> **About this task**
Answer these questions using the text on differentiated instruction below:
1. Which teaching method does the author admit to using?
2. Through what means do students demonstrate mastery of content?
3. What fact do standardized teaching approaches fail to take into account?

> **Selected text**
──────────────────────────────

There is some resistance to differentiated instruction, and old methods die hard, especially at the University level. Take our continued reliance on direct instruction. Yes, I am guilty of using this method too. Direct instruction is easy. Our students demonstrate mastery of content through standardized and multiple choice tests and we promote rote memorization of data. But will this help our students become professionals? While I don't want to wade into the debate over the merits of standardized testing, it begs the question—at all education levels—of whether we teach for exposure or true understanding. Standardized teaching approaches do not take into account the fact that students are different and that they learn in different ways. It does not help them identify their interests and their strengths that can be used in their field. It does not develop critical thinking, nor does it foster intellectual curiosity or a desire to learn.

──────────────────────────────

Saved data entries

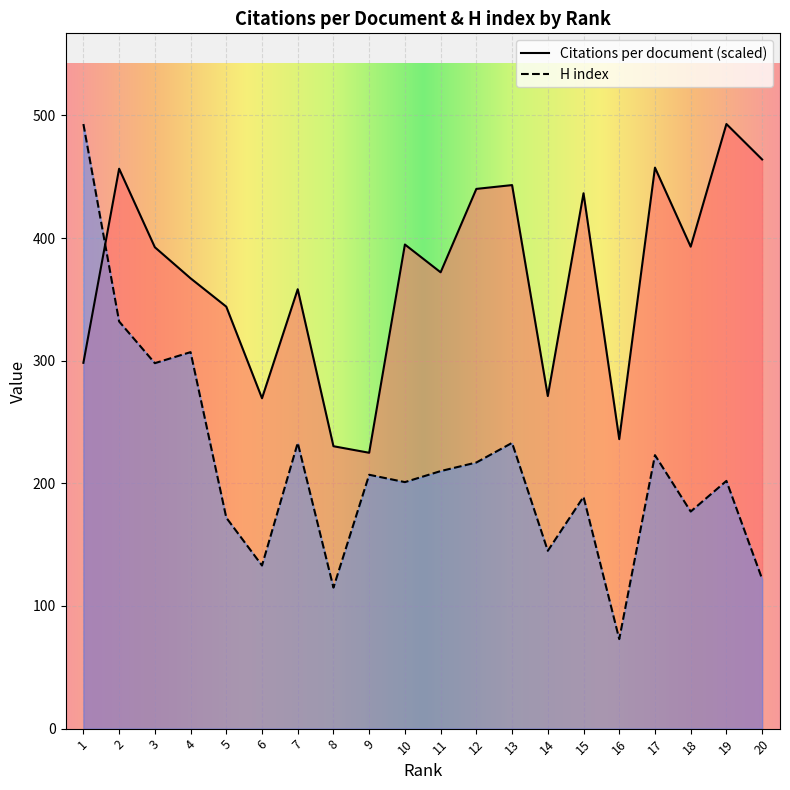

What is the minimum value for Citations per document?

224.9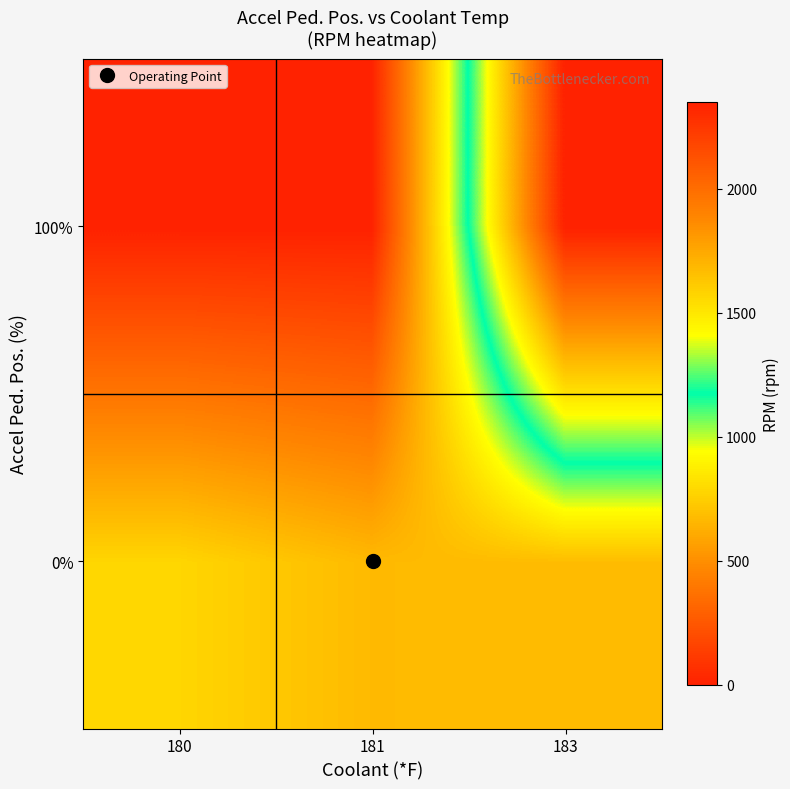

Which category has the highest value across all series?

183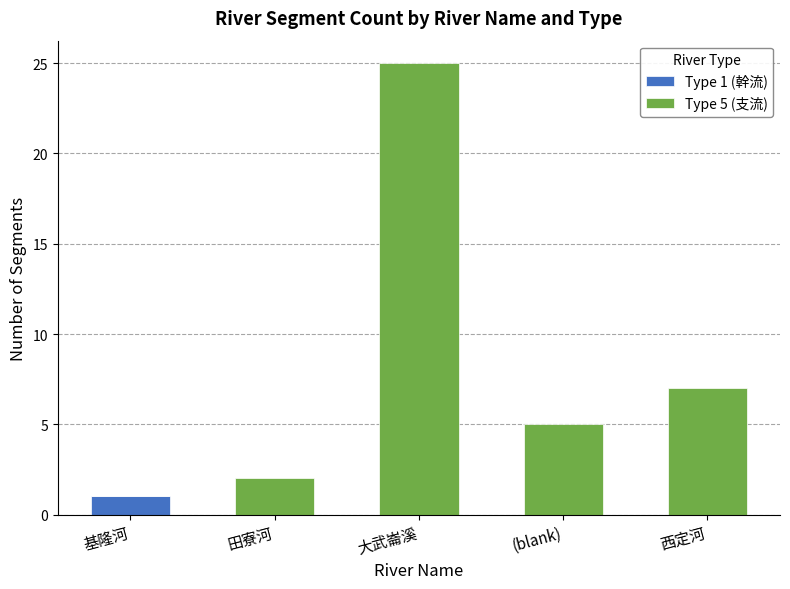

At which category is the sum across all series the highest?

大武崙溪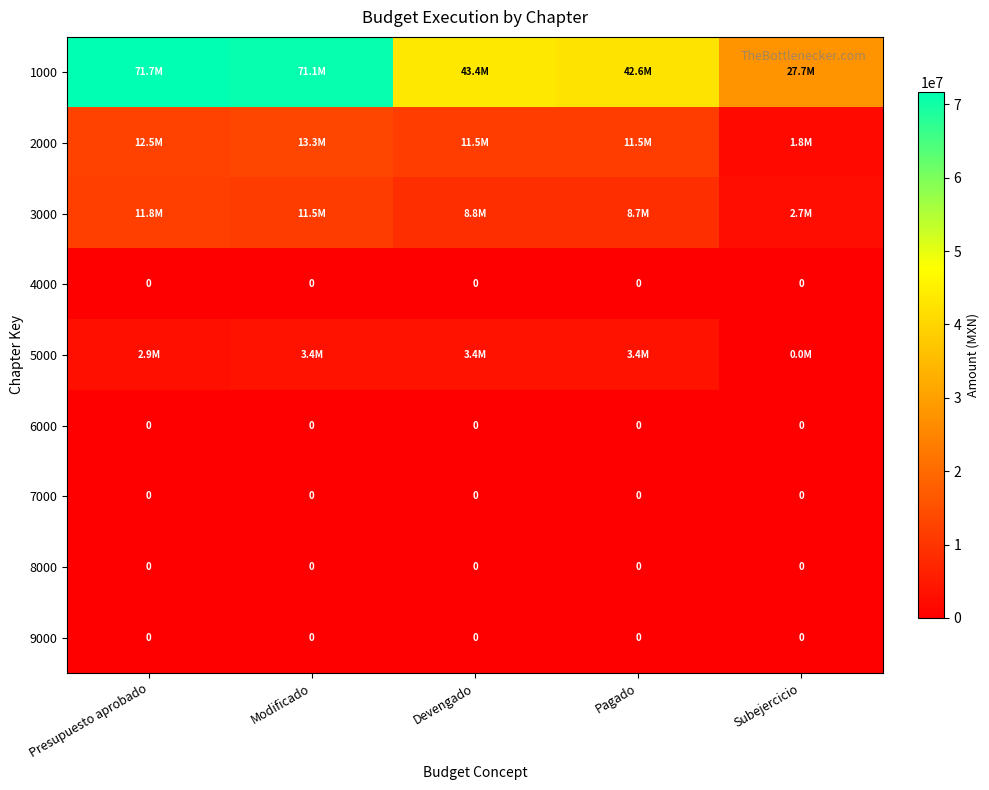

Is it true that 2000 equals 21677252.5 at Presupuesto aprobado?

False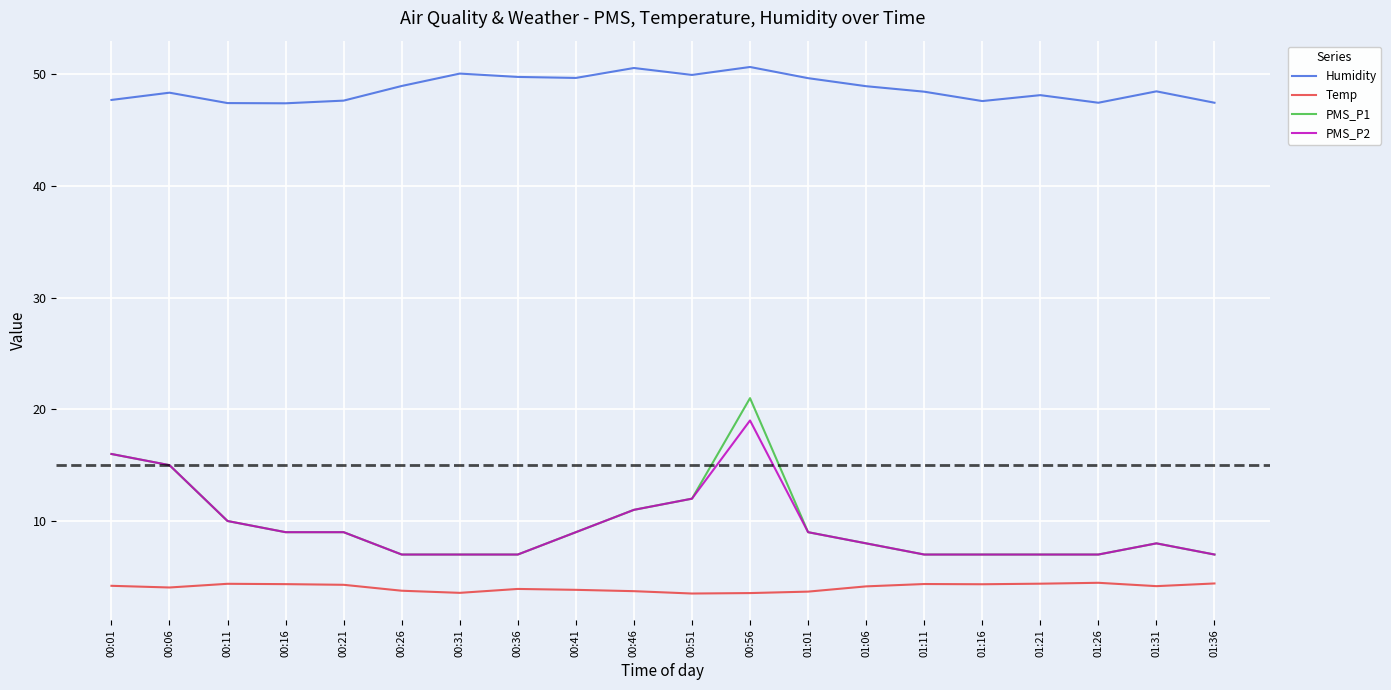

At how many categories does at least one series exceed 30?

20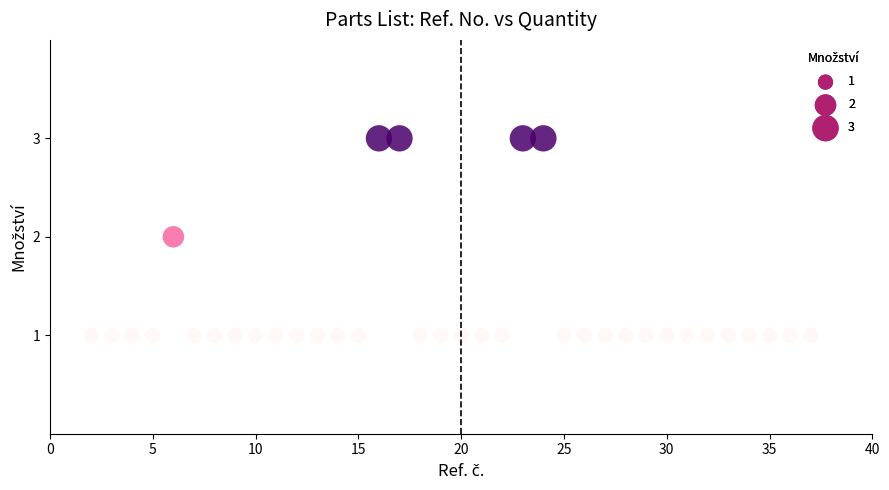

What is the range of X values (max minus min)?

35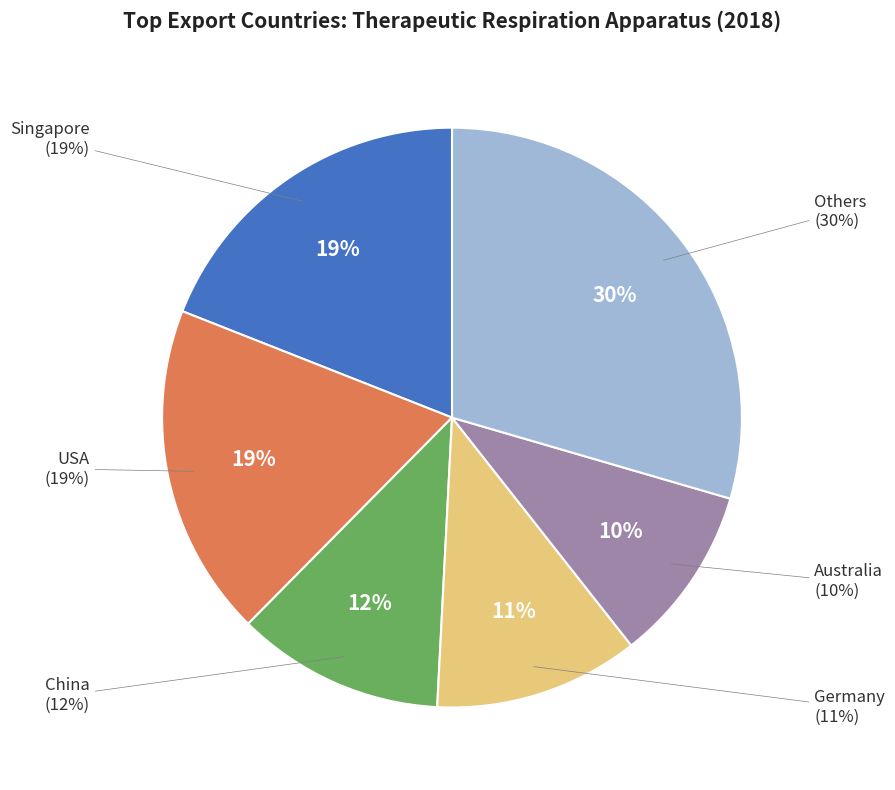

To the nearest percent, what percentage of the pie is USA?

19%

──────────────────────────────

> **Completed task**
1. Direct instruction.
2. Through standardized and multiple choice tests.
3. That students are different and learn in different ways.